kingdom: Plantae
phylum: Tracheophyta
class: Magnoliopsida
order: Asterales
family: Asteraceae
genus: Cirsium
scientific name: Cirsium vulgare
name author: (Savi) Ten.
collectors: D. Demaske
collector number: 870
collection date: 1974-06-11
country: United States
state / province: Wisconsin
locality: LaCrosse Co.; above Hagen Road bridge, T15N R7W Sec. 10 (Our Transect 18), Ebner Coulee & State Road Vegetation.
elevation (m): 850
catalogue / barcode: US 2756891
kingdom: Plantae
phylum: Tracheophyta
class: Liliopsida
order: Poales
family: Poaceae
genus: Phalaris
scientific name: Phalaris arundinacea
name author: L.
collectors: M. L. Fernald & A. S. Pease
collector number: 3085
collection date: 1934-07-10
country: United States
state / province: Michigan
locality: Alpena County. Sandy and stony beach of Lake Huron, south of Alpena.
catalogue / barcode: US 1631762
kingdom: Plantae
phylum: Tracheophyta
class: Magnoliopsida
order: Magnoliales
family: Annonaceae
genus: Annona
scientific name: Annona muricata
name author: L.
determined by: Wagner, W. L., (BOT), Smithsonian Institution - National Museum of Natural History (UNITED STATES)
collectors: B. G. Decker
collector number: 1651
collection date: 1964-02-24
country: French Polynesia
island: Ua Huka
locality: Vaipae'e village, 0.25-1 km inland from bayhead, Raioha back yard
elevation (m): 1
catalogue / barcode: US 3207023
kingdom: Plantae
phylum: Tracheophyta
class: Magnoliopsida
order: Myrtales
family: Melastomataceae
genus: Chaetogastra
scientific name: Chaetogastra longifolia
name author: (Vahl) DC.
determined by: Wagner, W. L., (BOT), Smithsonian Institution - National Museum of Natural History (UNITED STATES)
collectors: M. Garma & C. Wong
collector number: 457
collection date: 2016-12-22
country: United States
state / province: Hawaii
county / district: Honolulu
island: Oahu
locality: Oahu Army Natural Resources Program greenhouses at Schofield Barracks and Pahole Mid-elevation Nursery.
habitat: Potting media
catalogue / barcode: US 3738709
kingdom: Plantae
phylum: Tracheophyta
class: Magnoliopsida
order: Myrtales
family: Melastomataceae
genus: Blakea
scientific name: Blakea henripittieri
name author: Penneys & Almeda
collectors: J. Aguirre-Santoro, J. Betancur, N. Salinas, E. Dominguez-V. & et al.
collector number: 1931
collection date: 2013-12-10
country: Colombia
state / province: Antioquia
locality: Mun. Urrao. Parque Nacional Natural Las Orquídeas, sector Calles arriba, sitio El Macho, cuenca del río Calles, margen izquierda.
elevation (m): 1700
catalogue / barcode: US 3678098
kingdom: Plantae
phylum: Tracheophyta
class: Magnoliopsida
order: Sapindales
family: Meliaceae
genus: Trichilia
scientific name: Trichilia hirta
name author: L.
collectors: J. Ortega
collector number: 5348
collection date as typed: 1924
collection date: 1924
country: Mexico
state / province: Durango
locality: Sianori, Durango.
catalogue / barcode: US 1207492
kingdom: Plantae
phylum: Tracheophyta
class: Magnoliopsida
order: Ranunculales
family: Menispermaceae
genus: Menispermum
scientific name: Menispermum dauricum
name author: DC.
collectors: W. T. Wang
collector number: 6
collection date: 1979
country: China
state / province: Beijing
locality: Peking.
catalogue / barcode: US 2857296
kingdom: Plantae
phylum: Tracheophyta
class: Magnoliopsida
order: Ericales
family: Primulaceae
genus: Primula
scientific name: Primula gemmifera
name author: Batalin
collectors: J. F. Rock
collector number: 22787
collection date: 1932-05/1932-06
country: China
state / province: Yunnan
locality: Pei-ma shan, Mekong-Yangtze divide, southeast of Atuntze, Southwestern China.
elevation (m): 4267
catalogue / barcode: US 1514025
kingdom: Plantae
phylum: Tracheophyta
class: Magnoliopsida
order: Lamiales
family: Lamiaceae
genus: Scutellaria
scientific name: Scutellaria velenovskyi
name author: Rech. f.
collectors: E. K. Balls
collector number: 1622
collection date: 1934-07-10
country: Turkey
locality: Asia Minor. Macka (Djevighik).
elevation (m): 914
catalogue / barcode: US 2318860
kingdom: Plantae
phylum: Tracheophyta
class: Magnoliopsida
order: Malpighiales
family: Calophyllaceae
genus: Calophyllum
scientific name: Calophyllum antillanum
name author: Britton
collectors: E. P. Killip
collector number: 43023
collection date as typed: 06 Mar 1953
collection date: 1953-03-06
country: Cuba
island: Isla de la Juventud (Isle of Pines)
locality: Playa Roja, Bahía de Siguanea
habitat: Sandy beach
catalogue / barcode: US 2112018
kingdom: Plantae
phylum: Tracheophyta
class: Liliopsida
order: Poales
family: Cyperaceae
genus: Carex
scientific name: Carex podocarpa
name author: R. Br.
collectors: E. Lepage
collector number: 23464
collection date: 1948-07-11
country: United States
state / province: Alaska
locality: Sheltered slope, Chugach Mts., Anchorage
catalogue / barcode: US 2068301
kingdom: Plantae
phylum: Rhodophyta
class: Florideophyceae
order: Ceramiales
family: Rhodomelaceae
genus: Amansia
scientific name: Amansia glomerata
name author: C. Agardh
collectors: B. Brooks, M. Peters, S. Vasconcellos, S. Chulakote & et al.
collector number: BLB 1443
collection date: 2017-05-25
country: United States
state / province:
___
Write out again, word for word, every line from the one containing "scientific name: Amansia glomerata" through the final line above, including both of those lines.

scientific name: Amansia glomerata
name author: C. Agardh
collectors: B. Brooks, M. Peters, S. Vasconcellos, S. Chulakote & et al.
collector number: BLB 1443
collection date: 2017-05-25
country: United States
state / province:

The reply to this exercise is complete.